When choosing decisions, choose the one that maximizes the expected value of the number for its current F and current uncertainty in current world state. Note, I prefer not to say that it maximizes the number, since it wouldn’t for instance change F in a way that would increase the number returned, since that decision doesn’t return a higher number for its current F.
I strongly agree with your first paragraph.
I agree/disagree however with the first sentence of your second paragraph depending on what you mean by “expected utility maximization”.
This reply comment does not relate to the rest of your comment.
If you maximize U: <World State> → number, for any fixed U this almost certainly leads to doom for the reasons you give.

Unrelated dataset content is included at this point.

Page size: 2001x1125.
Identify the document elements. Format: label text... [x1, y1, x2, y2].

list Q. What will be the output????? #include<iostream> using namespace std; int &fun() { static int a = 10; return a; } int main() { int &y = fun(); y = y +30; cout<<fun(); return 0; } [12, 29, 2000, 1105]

But, if you define F: <Current World State> → (U: <Future World State>* → number), where F defines how to determine a utility function U based on, e.g. what human values are in the current world state, and then choose the future world state according to the number that the AI would expect to be returned by the hypothetical outputted utility function obtained by inputting into F the unknown actual current world state, based on the AI’s uncertain knowledge of the current world state, then I think this might not lead to doom, since the AI will correct U, and may correct some minor errors in F (where actual human values are such that the AI should correct mistakes in F and F is sufficiently close to correct that the improperly determined human values retain this property).

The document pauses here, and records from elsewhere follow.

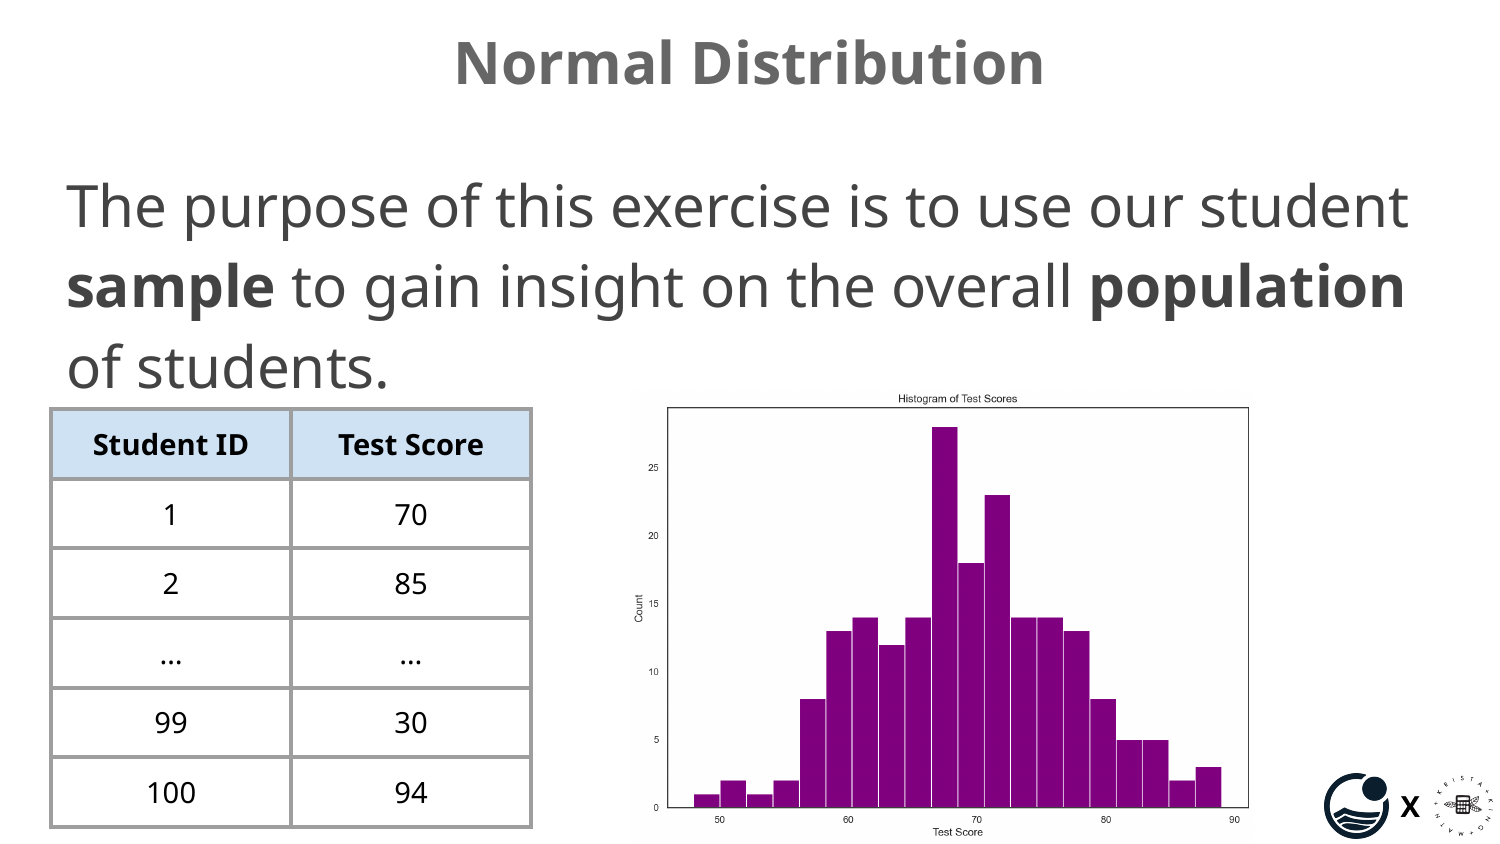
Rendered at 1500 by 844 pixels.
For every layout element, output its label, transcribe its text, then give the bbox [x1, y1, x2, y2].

picture [1324, 773, 1389, 839]
table_cell 85 [293, 550, 529, 616]
table_header Student ID [53, 411, 289, 477]
picture [628, 388, 1254, 844]
table_cell 30 [293, 690, 529, 755]
picture [1430, 773, 1496, 839]
table_cell 70 [293, 481, 529, 546]
table_cell 2 [53, 550, 289, 616]
table_cell 100 [53, 759, 289, 825]
table_cell 1 [53, 481, 289, 546]
table_cell 94 [293, 759, 529, 825]
table_cell … [293, 620, 529, 686]
text_box X [1393, 775, 1427, 837]
table_header Test Score [293, 411, 529, 477]
table_cell 99 [53, 690, 289, 755]
title Normal Distribution [51, 10, 1449, 105]
table_cell … [53, 620, 289, 686]
list The purpose of this exercise is to use our student sample to gain insight on the overall population of students. [51, 143, 1449, 517]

* I actually prefer actions/decisions here rather than future world state.
I think of this as a corrigible agent for decision theory purposes (it doesn’t match the meaning that’s more centrally about alignment), an agent that doesn’t know its own goals, but instead looks for them in the world. Literally, an agent like this is not an expected utility maximizer, it can’t do the utility-maximization cognition inside its head. Only the world as a whole could be considered an expected utility maximizer, if the agent eventually gets its manipulators on enough goal content to start doing actual expected utility maximization.
I don’t understand such agents. What is their decision rule? How do they use F that they know to make decisions? Depending on that, these might still be maximizers of something else, and a result suggesting that possibly they aren’t would be interesting.

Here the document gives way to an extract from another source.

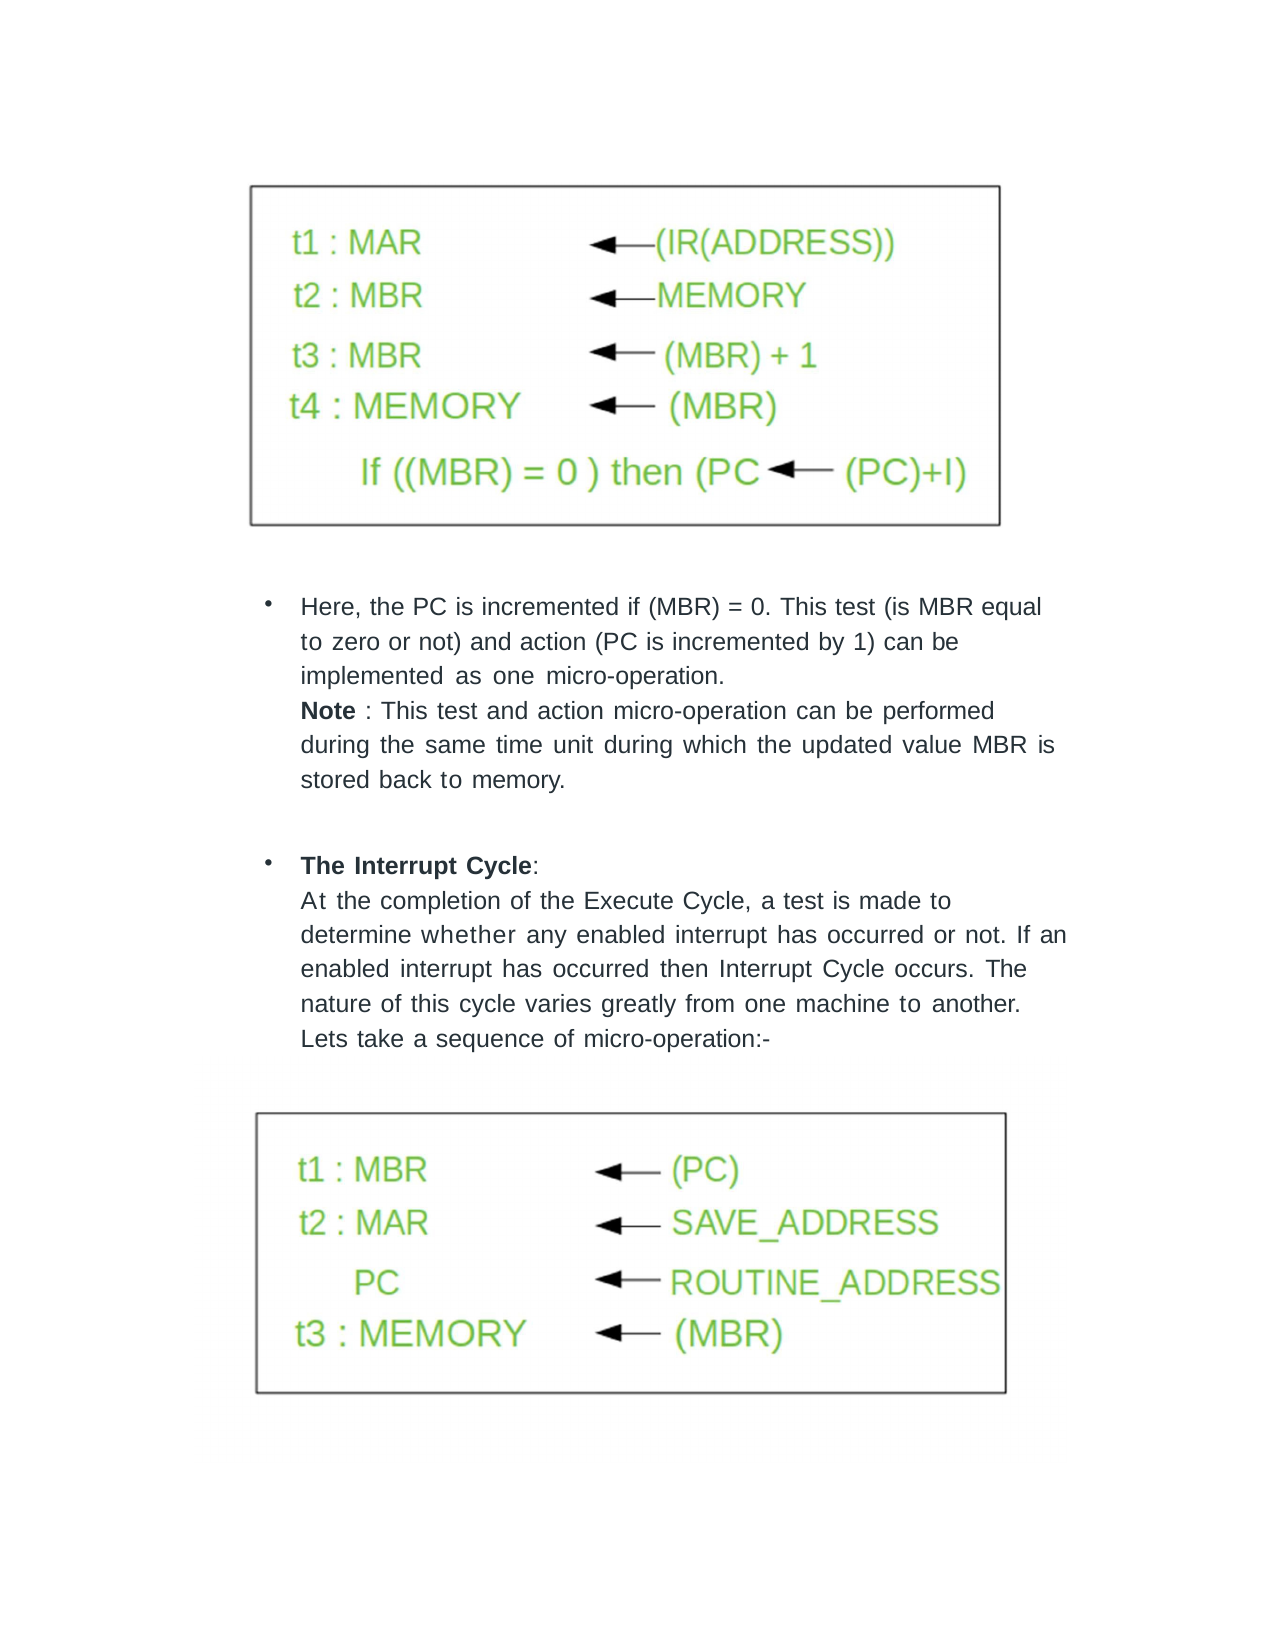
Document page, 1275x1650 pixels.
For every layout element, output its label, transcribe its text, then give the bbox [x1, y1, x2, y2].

text_box Here, the PC is incremented if (MBR) = 0. This test (is MBR equal to zero or not) and action (PC is incremented by 1) can be implemented as one micro-operation. Note : This test and action micro-operation can be performed during the same time unit during which the updated value MBR is stored back to memory. The Interrupt Cycle: At the completion of the Execute Cycle, a test is made to determine whether any enabled interrupt has occurred or not. If an enabled interrupt has occurred then Interrupt Cycle occurs. The nature of this cycle varies greatly from one machine to another. Lets take a sequence of micro-operation:- [263, 584, 1074, 1053]
picture [194, 1055, 1067, 1463]
picture [247, 181, 1004, 529]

The possibility of correcting mistakes in F is interesting, suggests trying to consider proxy everything, possibly even proxy algorithm. This fits well with how goodhart boundary is possibly a robustness threshold, indicating where a model extrapolates its trained behavior correctly, where it certainly shouldn’t yet run the risk of undergoing the phase transition of deceptive alignment (suddenly and systematically changing behavior somewhere off the training distribution).
After all, an algorithm is a coarse-grained description of behavior of a model, and if its behavior can be incorrect, then actual behavior is proxy behavior, described by a proxy algorithm of its behavior. We could then ask what the robustness of proxy algorithm (as given by a model) is to certain inputs (observations) it might encounter, and indicate the goodhart boundary where the algorithm risks starting to act very incorrectly, as well as point to central examples of the concept of correct/aligned behavior (which the model is intended to capture), situations/inputs/observations where the proxy algorithm is doing fine.
When choosing decisions, choose the one that maximizes the expected value of the number for its current F and current uncertainty in current world state. Note, I prefer not to say that it maximizes the number, since it wouldn’t for instance change F in a way that would increase the number returned, since that decision doesn’t return a higher number for its current F.